La vie que tu ne cesses de repousser
On a désormais un nom pour ça : le syndrome du bonheur différé. Ce schéma qui consiste à passer des années à se démener sans y trouver de plaisir, en échange d'une récompense qui se profile quelque part à l'horizon. La retraite. La fin de la vie active. La fin des études des enfants. Cette nouvelle vie qui ne commencera que plus tard.
Je connais bien ce schéma, car je l'ai moi-même vécu. C'est le cas de la plupart des personnes très motivées. On se dit que cette période difficile n'est que temporaire. On se dira qu'on voyagera quand les choses se calmeront. On se dira qu'on prendra soin de sa santé après ce trimestre. On se dira qu'on passera du temps de qualité avec ses proches une fois cette période intense terminée.

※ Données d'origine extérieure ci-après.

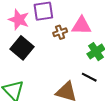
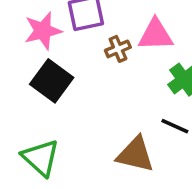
pink star: (19, 20) -> (43, 31), turned -30

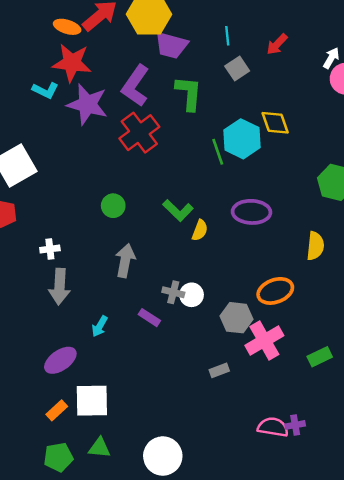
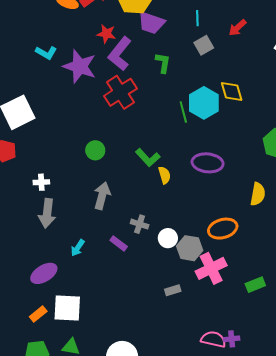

Mais le grand défi n'est jamais terminé. Il y en a toujours un autre qui l'attend au tournant. Et l'horizon, par définition, évolue avec vous.
Voici pourquoi cela va bien au-delà d’un simple problème de productivité. Le pari que vous faites repose sur deux hypothèses que vous ne pouvez garantir : que l’avenir se réalisera, et que vous y arriverez indemne. La santé, l’énergie, les relations, la curiosité. Ce ne sont pas des atouts que l’on peut mettre de côté en attendant de venir les récupérer. Ils se déprécient lorsqu’on les néglige. Certains, une fois perdus, ne reviennent jamais.
Je ne m'oppose pas à l'ambition ni à la satisfaction différée. Épargner pour l'avenir, c'est faire preuve de sagesse. Investir dans des compétences qui porteront leurs fruits plus tard, c'est faire preuve de sagesse. Le problème, ce n'est pas de repousser les récompenses. C'est de repousser le fait de vivre. Il y a une différence entre travailler dur pour atteindre un objectif et considérer sa vie actuelle comme une simple salle d'attente.
La solution n'a rien d'extraordinaire. Vous n'avez pas besoin de tout laisser tomber ni de déménager. Vous devez cesser de considérer le bonheur comme une destination et commencer à le voir comme une pratique. La promenade que vous faites aujourd’hui. Le dîner que vous prenez sans vous presser. Le projet que vous réalisez de vos propres mains parce qu’il vous intéresse, et non parce qu’il a un potentiel de développement. Ce ne sont pas des distractions qui vous éloignent du vrai travail. Ce sont des preuves que vous êtes bien vivant pendant que vous travaillez.
Un test tout simple : si vous décrivez la période que vous traversez actuellement en parlant surtout de ce qui viendra après, vous remettez les choses à plus tard. Si les mots « une fois » et « quand » reviennent souvent dans vos phrases, vous remettez les choses à plus tard.
L'avenir pour lequel tu te sacrifies se construit jour après jour, exactement comme aujourd’hui. Il n’y a pas d’autre matériau.
Alors, profitez pleinement de cette journée. Car c'est la seule partie du programme dont on est sûr qu'elle se réalisera.